_Task description_
Beginning with the line containing "border-radius: 7px ->" and ending with the line containing "color: #ec4899 ->", write out each line of the records below exactly; pictures and lines outside that range are left out.

[Records — start]

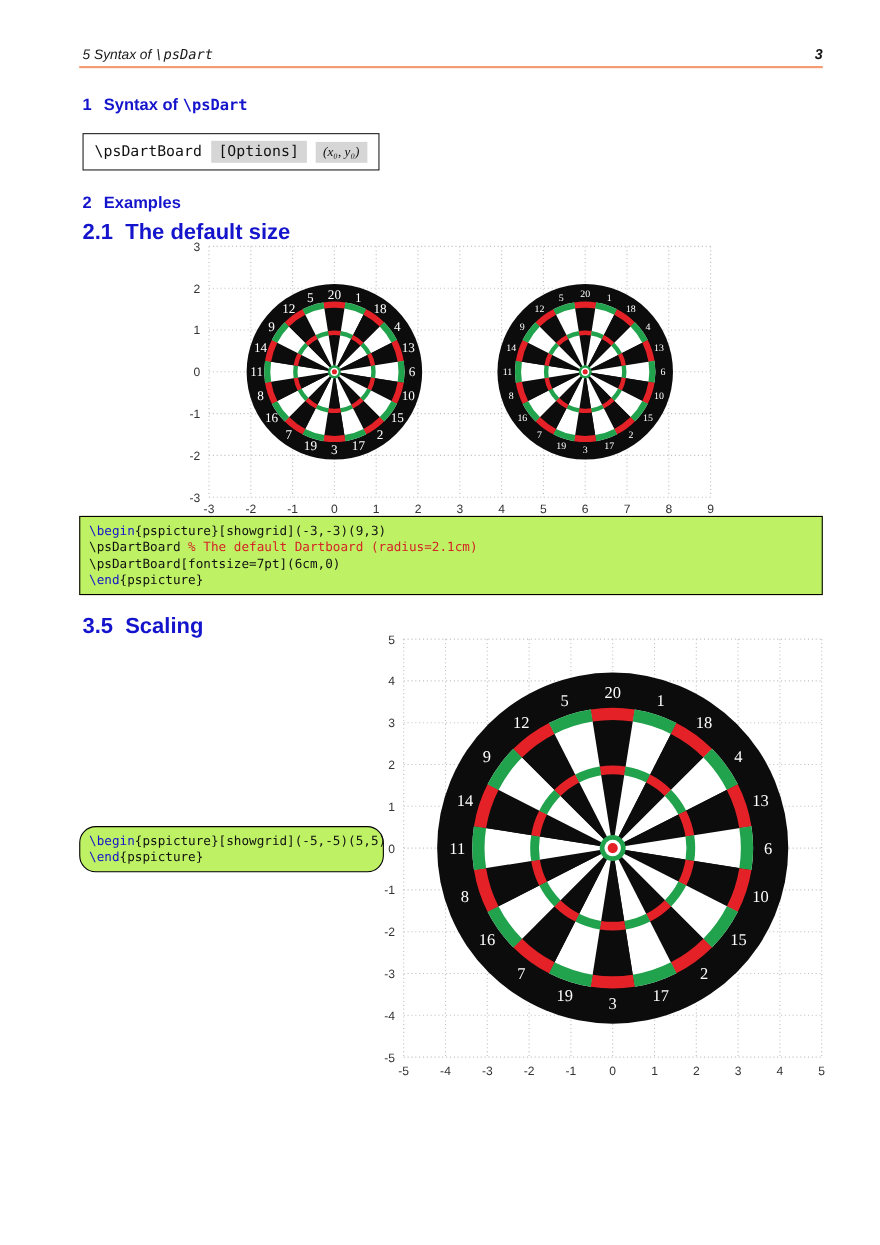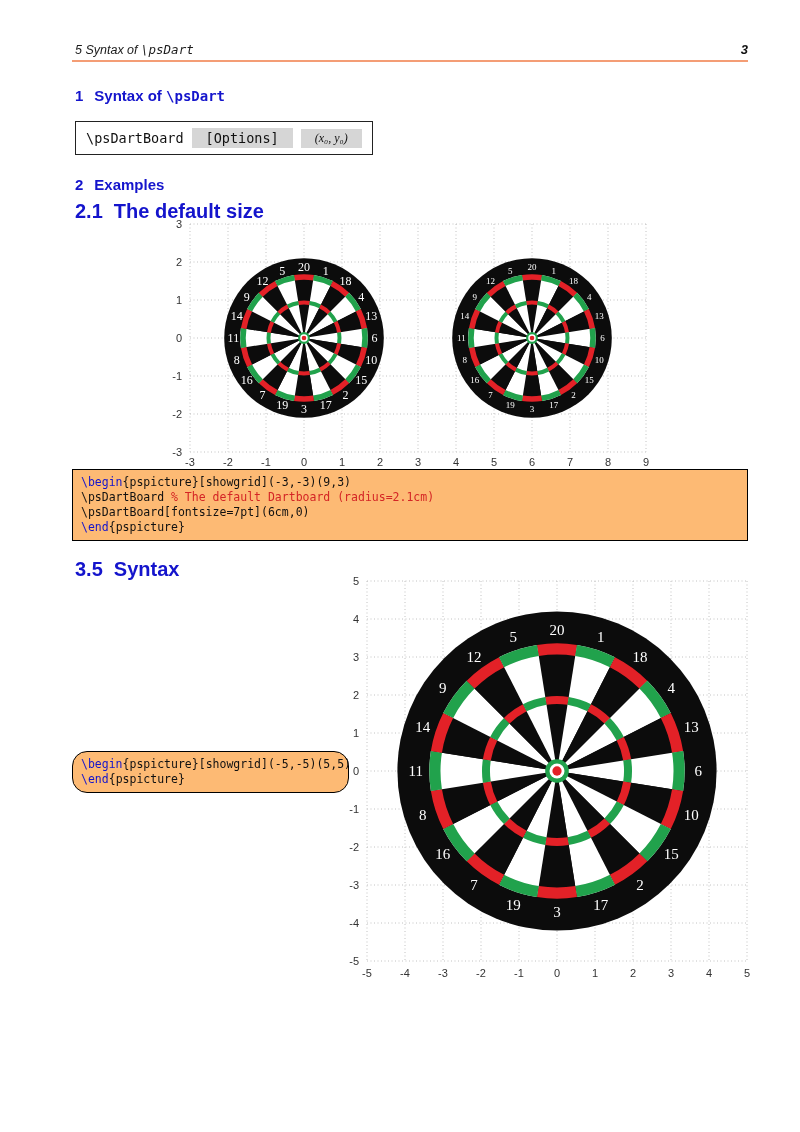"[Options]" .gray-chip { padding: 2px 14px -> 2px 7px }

[Records — finish]
[Records — start]

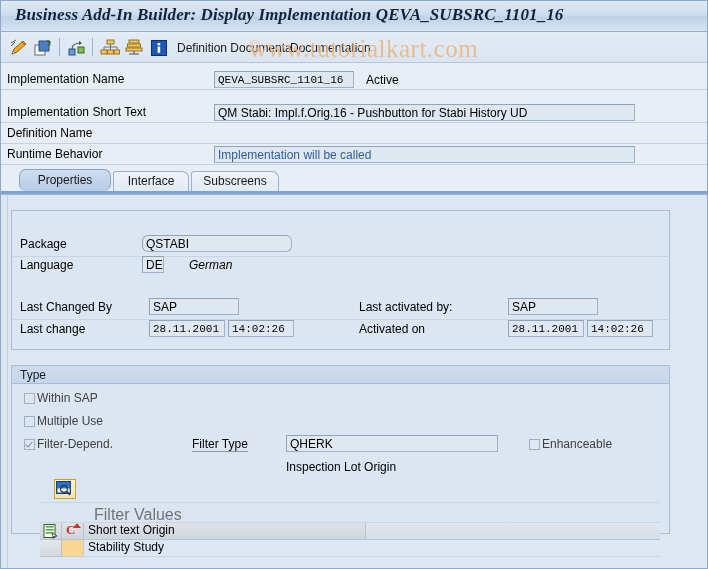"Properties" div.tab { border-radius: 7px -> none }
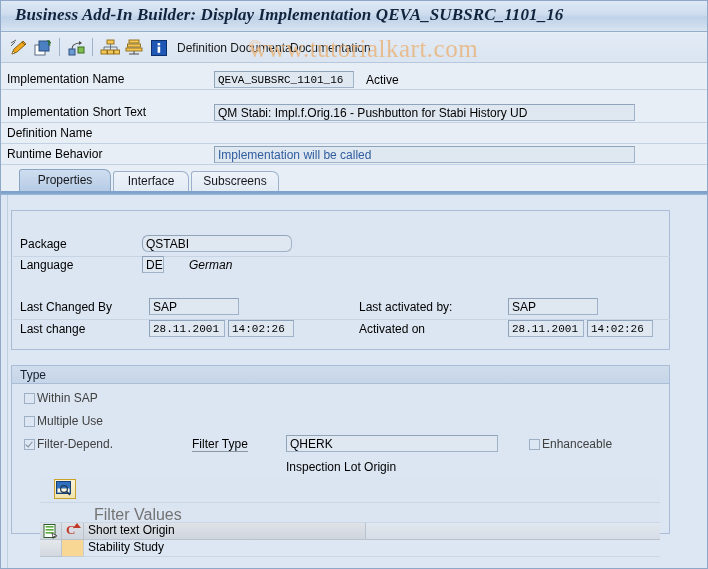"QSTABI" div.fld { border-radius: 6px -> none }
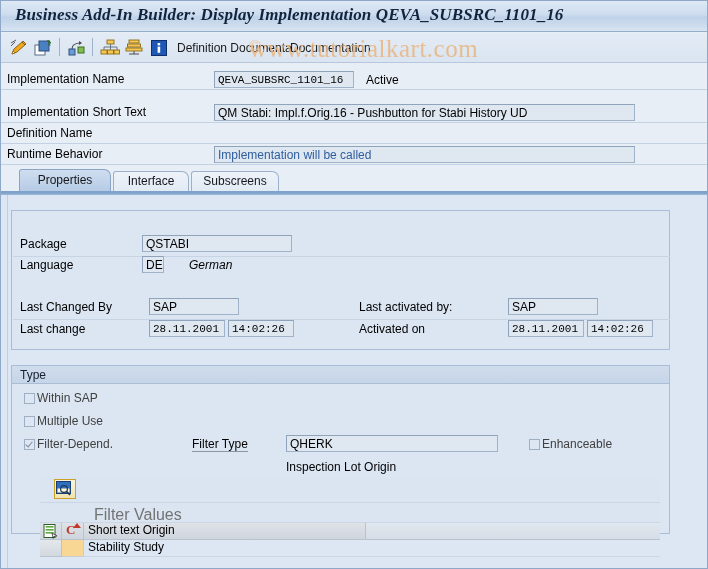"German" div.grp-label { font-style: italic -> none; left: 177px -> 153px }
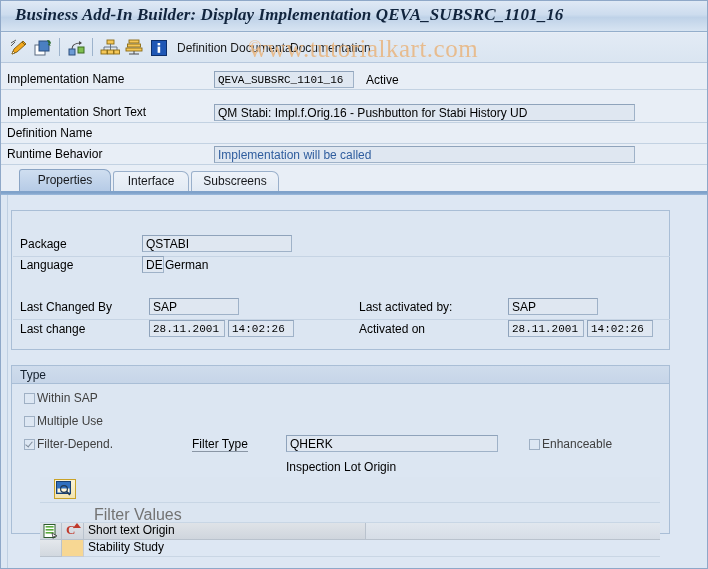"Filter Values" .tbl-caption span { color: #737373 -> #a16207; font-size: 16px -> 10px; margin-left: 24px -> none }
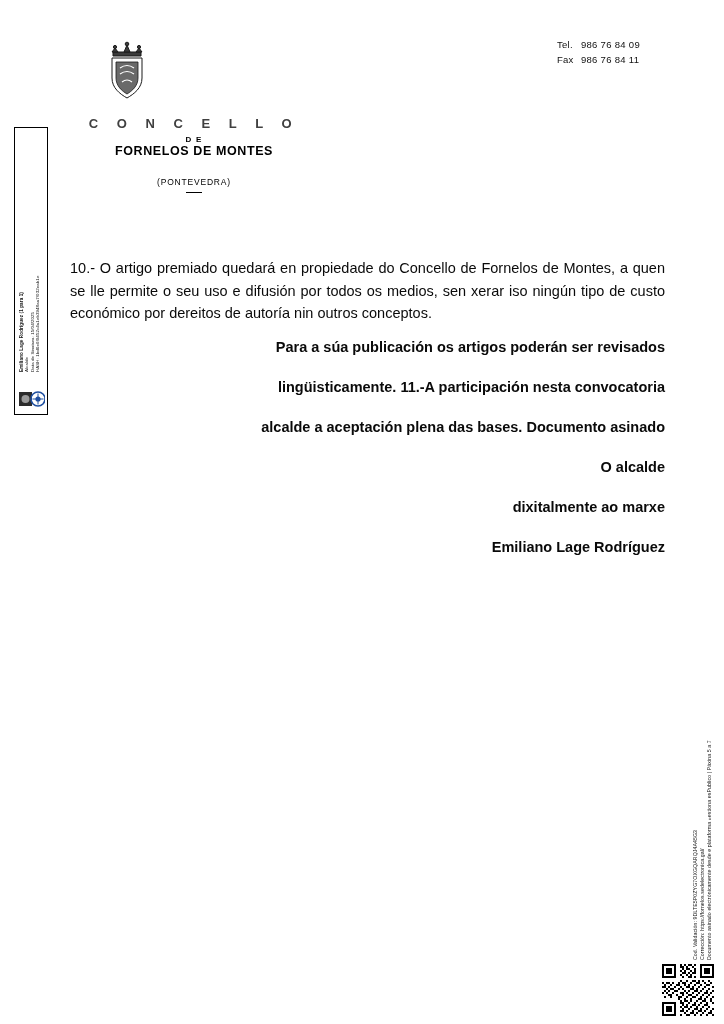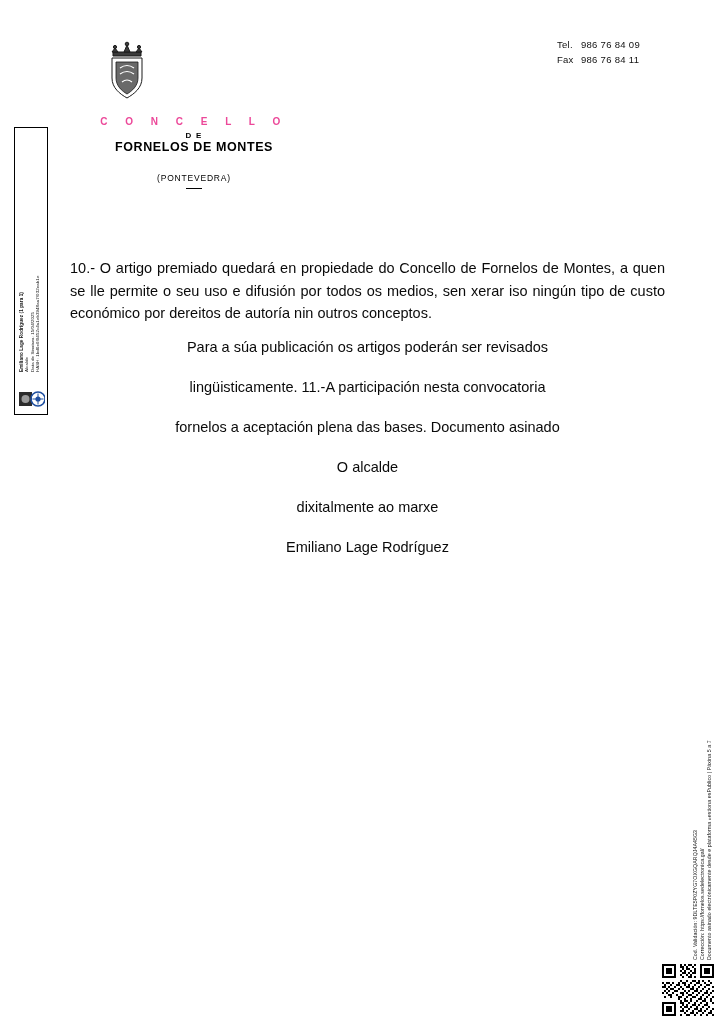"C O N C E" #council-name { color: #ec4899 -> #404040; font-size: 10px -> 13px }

[Records — finish]

_Response_
"Properties" div.tab { border-radius: 7px -> none }
"QSTABI" div.fld { border-radius: 6px -> none }
"German" div.grp-label { font-style: italic -> none; left: 177px -> 153px }
"Filter Values" .tbl-caption span { color: #737373 -> #a16207; font-size: 16px -> 10px; margin-left: 24px -> none }
"C O N C E" #council-name { color: #ec4899 -> #404040; font-size: 10px -> 13px }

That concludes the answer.